[Passage to read]:
-.-.-

I didn’t like grandma’s brisket — but here's why I’ll always love it

I don’t like Jewish-style brisket. I never have. It’s a hard admission to make!

Published July 30, 2018 8:00PM (EDT)

This story first appeared on Food52, an online community that gives you everything you need for a happier kitchen and home – that means tested recipes, a shop full of beautiful products, a cooking hotline, and everything in between!

It was 7:30 on a Sunday morning, and I was just biding my time until the grocery store opened so I could buy a brisket. It’s not unusual for me to wake up thinking about dinner, but Jewish brisket is outside my normal rotation. Then again, that particular week had been anything but normal.

I had spent much of the previous week sitting by grandmother’s bed in hospice, recounting happy memories and craving all the foods I ate at her house — her salad, her fruit salad, cottage cheese, bitter coffee with flavored creamer. I got the call at 2 a.m. on Saturday night that she had passed away at 89, due to complications from Parkinson’s. Unsurprisingly, my sleep was sparse and patchy for the five and a half hours between getting the call and deciding to get up and get a brisket. It made sense, then, that I’d be looking for soothing, hearty comfort food, a meal I had at my grandparents’ house many times.

Except I don’t like Jewish-style brisket. I never have. It’s a hard admission to make! This dish is canon and beloved, in my family and beyond, and my quibbles are my own. I just find it too soft and sweet, the meat buried beneath steamed carrots and onions, with hits of ketchup and, if you’re feeling fancy, wine. I always want it to have the meaty intensity and caramelized fat of other brisket techniques. My grandmother’s brisket was a true midcentury special: rubbed with French onion soup mix, wrapped tightly in foil with slices of carrot, cooked at low heat until it was spoon-tender. One time she overcooked it, and the toothsome result finally resembled something I might enjoy.

-.-.-

[Record set]:
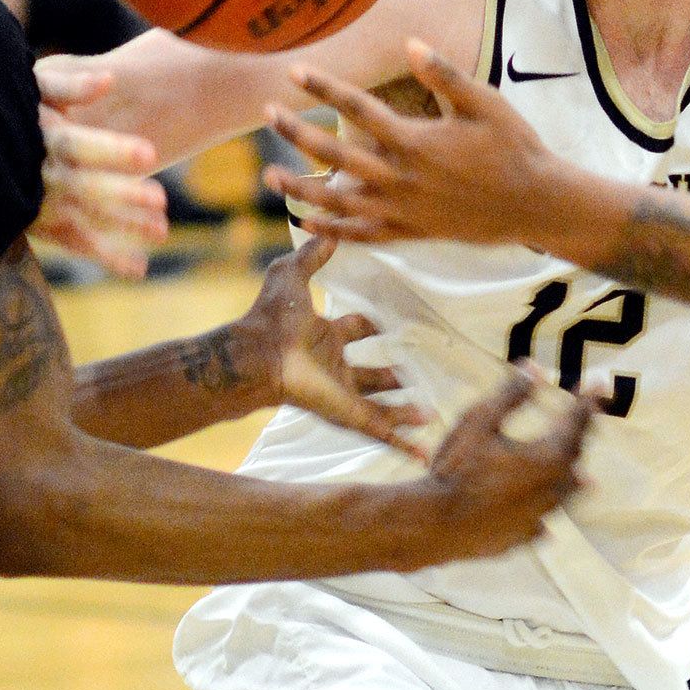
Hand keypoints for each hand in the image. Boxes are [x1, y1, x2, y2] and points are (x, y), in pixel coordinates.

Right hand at [38, 58, 167, 277]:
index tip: (150, 153)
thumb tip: (108, 80)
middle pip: (83, 187)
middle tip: (160, 198)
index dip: (111, 150)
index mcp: (39, 140)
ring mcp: (39, 205)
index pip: (77, 146)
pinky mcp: (40, 227)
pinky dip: (106, 258)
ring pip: (83, 219)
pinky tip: (139, 269)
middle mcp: (38, 175)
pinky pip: (75, 245)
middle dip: (122, 193)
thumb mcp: (31, 89)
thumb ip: (68, 87)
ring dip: (123, 226)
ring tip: (161, 231)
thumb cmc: (10, 108)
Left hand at [239, 241, 428, 455]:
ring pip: (379, 405)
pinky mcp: (348, 412)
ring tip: (428, 413)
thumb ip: (312, 256)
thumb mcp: (292, 275)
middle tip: (409, 374)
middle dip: (389, 376)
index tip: (382, 324)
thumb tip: (330, 235)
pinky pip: (380, 429)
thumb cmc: (270, 316)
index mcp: (322, 336)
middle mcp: (333, 366)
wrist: (261, 351)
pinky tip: (424, 454)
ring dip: (401, 411)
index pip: (351, 330)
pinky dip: (403, 443)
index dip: (366, 325)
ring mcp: (342, 392)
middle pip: (368, 374)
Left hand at [265, 40, 562, 247]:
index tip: (294, 71)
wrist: (534, 203)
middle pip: (335, 155)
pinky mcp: (410, 232)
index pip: (357, 108)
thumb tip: (411, 43)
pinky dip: (332, 231)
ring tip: (270, 176)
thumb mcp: (485, 102)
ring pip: (339, 201)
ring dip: (301, 189)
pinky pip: (362, 234)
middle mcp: (400, 178)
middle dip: (297, 133)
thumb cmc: (514, 147)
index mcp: (415, 141)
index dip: (323, 88)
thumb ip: (445, 75)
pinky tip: (307, 223)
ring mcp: (402, 210)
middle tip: (268, 113)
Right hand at [413, 372, 593, 558]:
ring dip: (573, 481)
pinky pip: (540, 526)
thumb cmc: (455, 468)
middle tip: (586, 425)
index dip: (587, 400)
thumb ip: (510, 394)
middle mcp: (552, 490)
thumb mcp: (479, 421)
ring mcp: (538, 517)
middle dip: (581, 438)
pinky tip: (545, 526)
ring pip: (564, 496)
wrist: (433, 523)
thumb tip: (533, 368)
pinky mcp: (520, 538)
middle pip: (575, 459)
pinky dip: (545, 517)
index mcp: (547, 458)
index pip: (577, 422)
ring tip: (587, 480)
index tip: (599, 384)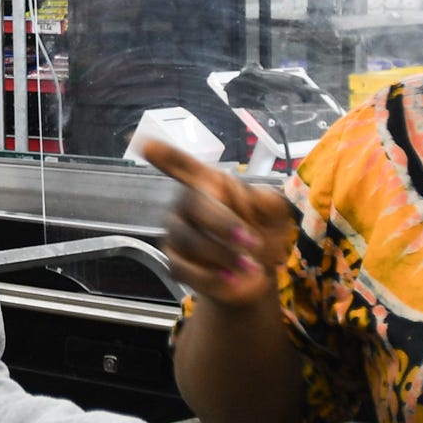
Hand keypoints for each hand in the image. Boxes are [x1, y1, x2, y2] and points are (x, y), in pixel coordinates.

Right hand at [140, 139, 296, 308]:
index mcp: (210, 183)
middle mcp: (186, 204)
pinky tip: (231, 279)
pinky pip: (184, 268)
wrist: (260, 273)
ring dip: (222, 255)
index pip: (182, 165)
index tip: (145, 143)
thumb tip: (249, 198)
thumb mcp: (276, 212)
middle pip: (193, 204)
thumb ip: (266, 201)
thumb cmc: (265, 232)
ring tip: (250, 267)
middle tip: (251, 241)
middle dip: (223, 224)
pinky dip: (211, 276)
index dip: (164, 154)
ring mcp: (177, 233)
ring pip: (188, 239)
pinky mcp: (175, 262)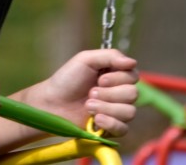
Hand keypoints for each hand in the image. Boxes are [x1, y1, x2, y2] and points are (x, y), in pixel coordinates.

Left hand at [24, 49, 138, 136]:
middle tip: (90, 93)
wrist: (53, 102)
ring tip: (88, 105)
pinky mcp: (111, 128)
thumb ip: (110, 56)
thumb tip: (132, 62)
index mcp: (116, 75)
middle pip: (133, 94)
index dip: (118, 78)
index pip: (133, 76)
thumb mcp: (86, 59)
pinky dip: (110, 123)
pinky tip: (96, 119)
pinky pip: (123, 129)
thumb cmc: (67, 78)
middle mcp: (119, 92)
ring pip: (129, 112)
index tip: (99, 79)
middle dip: (109, 94)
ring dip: (106, 108)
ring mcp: (116, 111)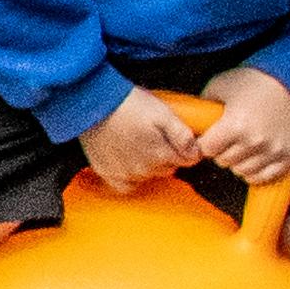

-.-.-

[Task 1]: Reproduce everything in the brisket essay from "Published July 30, 2018" down to "everything in between!".
[Task 2]: Translate this sentence from the brisket essay into Spanish: "I always want it to have the meaty intensity and caramelized fat of other brisket techniques."
[Task 3]:
Using the brisket essay, answer these questions:
(a) At what age did the grandmother pass away?
(b) At what time on Sunday morning was the writer waiting for the grocery store to open?
(c) What was the grandmother's brisket rubbed with?
The records have no connection to the brisket essay.

[Task result 1]:
Published July 30, 2018 8:00PM (EDT)

This story first appeared on Food52, an online community that gives you everything you need for a happier kitchen and home – that means tested recipes, a shop full of beautiful products, a cooking hotline, and everything in between!

[Task result 2]: Siempre quiero que tenga la intensidad cárnica y la grasa caramelizada de otras técnicas de brisket.

[Task result 3]:
(a) 89
(b) 7:30
(c) French onion soup mix